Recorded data
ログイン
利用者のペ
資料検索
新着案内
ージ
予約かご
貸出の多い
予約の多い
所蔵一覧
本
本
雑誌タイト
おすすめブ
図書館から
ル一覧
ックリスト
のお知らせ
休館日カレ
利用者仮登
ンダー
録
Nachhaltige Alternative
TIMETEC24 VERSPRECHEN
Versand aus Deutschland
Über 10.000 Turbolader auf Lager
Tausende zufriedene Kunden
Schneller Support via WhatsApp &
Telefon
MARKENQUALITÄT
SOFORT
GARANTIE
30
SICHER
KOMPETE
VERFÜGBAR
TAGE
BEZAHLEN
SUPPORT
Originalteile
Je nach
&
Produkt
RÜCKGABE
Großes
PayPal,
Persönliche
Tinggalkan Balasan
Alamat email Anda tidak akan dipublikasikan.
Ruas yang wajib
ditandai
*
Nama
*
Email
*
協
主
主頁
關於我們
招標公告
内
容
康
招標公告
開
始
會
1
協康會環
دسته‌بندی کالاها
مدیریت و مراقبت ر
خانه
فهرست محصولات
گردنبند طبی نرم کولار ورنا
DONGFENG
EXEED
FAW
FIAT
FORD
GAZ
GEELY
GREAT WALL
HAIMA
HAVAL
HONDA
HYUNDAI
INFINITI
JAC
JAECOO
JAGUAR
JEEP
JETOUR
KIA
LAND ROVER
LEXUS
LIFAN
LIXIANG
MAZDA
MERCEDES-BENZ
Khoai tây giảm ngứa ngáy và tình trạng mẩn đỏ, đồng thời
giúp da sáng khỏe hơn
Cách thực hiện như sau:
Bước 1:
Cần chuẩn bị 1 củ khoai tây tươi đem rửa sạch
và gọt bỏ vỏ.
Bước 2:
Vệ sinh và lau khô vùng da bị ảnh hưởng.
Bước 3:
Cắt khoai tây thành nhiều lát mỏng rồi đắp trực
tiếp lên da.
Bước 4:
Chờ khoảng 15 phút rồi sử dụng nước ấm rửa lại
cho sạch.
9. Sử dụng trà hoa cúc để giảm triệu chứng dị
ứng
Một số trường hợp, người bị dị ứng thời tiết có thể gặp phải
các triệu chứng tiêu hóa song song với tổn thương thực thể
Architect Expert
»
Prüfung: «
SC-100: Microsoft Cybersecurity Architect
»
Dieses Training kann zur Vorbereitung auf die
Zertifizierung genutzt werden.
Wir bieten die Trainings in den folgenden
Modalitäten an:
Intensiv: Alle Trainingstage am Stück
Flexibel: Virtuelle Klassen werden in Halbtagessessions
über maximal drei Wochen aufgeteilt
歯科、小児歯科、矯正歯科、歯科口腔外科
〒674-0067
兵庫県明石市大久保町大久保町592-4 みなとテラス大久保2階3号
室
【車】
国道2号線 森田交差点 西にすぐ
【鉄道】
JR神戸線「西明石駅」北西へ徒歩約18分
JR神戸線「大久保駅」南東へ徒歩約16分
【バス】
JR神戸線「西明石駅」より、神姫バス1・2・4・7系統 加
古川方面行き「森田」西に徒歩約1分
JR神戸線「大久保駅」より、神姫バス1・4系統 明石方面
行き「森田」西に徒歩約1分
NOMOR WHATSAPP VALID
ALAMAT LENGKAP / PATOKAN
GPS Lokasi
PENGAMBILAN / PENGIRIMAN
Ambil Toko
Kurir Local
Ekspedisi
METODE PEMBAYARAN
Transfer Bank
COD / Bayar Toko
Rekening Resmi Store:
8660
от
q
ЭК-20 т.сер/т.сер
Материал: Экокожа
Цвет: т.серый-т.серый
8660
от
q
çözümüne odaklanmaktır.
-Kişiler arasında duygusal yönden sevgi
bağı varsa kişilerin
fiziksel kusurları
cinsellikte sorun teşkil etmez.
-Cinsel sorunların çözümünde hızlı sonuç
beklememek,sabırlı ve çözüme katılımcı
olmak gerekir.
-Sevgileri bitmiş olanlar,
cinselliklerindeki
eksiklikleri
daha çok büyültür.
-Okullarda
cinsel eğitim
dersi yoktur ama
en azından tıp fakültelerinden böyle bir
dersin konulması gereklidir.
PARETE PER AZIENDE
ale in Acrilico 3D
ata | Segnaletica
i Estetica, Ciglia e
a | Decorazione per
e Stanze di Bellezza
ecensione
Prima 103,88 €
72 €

TASK REQUIREMENTS
Pick out every line of the records that contains the string "thời", and copy each one. Case counts.

EXERCISE SOLUTION
Khoai tây giảm ngứa ngáy và tình trạng mẩn đỏ, đồng thời
Một số trường hợp, người bị dị ứng thời tiết có thể gặp phải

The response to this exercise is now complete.